MUHAMMADAN ARCHITECTURE AT MANDU, JAUNPUR, AHMADĀBĀD, AND GAUR

Many other remarkable monuments of the Afghan rule in India are found at Mandu, the former capital of the Sultanate of Mālwā founded by Dīlāwar Shah in the beginning of the fifteenth century, when Timūr's bloody raid into India gave him an opportunity of renouncing his allegiance to the Sultans of Delhi.

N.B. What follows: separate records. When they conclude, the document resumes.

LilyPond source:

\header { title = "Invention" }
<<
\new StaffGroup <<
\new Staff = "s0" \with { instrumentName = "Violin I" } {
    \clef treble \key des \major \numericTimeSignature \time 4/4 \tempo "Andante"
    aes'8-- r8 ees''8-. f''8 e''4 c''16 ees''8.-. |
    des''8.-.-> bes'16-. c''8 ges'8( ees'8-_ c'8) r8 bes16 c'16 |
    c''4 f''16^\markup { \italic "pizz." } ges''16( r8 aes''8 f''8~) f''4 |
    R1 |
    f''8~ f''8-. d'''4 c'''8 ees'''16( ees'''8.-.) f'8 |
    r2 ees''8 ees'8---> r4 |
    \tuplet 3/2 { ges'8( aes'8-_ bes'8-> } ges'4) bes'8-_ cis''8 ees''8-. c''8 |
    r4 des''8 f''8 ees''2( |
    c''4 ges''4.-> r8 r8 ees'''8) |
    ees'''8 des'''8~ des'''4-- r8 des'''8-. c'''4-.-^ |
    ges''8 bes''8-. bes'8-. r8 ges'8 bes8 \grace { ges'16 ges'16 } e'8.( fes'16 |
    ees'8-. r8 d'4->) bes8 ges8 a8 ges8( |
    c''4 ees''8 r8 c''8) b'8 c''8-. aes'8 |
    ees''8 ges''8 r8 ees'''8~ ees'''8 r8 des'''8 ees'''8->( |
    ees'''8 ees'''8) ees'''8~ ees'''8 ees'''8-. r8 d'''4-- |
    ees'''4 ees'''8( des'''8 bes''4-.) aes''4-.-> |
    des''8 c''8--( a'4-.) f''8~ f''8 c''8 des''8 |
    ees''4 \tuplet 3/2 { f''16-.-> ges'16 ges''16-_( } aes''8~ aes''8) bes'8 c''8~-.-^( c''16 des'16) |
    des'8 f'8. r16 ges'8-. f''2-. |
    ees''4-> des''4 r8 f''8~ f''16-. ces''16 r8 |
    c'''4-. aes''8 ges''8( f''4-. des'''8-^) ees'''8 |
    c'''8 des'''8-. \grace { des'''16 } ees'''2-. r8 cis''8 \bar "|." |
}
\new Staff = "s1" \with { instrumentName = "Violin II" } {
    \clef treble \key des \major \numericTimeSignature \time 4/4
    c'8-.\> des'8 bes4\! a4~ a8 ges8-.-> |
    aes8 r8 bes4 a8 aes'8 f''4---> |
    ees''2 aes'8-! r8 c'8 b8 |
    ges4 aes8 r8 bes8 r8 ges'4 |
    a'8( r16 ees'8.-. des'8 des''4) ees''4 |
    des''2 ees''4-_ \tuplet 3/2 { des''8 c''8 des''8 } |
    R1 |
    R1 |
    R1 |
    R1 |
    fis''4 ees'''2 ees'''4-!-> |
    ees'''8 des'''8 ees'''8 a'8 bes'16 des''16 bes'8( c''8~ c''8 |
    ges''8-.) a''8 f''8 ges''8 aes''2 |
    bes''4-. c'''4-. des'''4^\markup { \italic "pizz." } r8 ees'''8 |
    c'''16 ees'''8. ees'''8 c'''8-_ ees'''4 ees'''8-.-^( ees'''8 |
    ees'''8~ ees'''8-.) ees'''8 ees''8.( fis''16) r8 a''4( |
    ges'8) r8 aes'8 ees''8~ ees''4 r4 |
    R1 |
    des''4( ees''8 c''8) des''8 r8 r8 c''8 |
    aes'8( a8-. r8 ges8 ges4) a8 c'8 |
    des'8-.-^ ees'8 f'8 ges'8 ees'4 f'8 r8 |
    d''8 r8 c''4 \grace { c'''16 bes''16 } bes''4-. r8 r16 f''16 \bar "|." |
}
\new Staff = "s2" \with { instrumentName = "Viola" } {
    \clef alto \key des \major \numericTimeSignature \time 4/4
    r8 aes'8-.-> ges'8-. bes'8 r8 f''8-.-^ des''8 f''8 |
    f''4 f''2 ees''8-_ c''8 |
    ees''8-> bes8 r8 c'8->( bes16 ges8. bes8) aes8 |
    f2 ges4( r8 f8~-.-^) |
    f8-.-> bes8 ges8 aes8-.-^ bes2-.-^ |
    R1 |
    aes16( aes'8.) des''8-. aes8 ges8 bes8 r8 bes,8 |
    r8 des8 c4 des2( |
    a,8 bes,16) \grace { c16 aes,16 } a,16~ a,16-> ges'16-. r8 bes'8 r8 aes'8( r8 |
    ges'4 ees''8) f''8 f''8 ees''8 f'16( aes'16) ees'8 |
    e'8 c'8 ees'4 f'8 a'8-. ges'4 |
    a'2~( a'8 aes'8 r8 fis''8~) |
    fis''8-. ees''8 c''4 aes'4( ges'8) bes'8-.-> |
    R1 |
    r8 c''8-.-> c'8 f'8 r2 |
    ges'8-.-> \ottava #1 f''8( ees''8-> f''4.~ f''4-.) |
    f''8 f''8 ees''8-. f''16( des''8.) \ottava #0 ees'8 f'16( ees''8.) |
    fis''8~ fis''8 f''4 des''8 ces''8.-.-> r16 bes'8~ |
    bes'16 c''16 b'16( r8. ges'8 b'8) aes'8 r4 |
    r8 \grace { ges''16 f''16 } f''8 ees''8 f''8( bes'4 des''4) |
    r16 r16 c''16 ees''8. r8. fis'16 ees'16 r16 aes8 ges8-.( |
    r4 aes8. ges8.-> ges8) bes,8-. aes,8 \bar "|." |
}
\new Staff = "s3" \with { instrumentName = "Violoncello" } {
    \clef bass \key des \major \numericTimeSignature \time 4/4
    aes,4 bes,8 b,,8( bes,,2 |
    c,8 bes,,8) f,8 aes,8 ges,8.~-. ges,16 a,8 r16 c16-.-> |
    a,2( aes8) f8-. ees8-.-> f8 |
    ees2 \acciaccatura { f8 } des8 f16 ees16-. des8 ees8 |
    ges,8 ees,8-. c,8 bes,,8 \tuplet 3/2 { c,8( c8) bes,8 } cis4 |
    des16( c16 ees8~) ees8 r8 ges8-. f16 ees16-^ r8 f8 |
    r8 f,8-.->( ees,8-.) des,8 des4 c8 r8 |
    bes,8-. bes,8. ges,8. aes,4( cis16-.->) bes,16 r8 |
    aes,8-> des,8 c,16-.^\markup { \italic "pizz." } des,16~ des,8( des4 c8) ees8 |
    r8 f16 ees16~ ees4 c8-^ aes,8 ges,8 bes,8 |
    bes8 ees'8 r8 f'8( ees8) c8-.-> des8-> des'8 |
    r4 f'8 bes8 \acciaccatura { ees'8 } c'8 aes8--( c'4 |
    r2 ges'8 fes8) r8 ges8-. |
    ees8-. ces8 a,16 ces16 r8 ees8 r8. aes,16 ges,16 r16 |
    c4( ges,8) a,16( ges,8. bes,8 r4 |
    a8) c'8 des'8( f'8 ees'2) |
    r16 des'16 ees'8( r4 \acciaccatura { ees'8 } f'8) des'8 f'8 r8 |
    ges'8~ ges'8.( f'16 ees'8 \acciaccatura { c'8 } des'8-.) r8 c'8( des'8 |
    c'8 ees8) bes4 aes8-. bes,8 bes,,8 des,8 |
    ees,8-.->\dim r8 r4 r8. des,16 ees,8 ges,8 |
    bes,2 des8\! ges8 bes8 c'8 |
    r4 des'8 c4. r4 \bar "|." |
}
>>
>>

Mandu, built upon a grand plateau overlooking the valley of the Narbadā river, was in its time one of the most formidable of the hill fortresses of India. It played a conspicuous part in the history of the fifteenth and sixteenth centuries, and its imposing palaces, mosques, and tombs, reservoirs and dharmasālas, or rest-houses for travellers, designed with the stern simplicity of the Sunni sect to which most of the Afghan Sultans belonged, still testify to the architectural magnificence of an Indian royal city in those days.[1]

The fine mosques of Jaunpur represent another local development of the same school, most likely based upon the pre-Muhammadan craft traditions of Benares, which had been a great building centre from the dawn of Indian history right down to modern times. Jaunpur was founded by the Delhi Sultan

  1. A summary of the romantic history of Mandu is given in the History of Aryan Rule in India, by the Author (Harrap), pp. 347-55.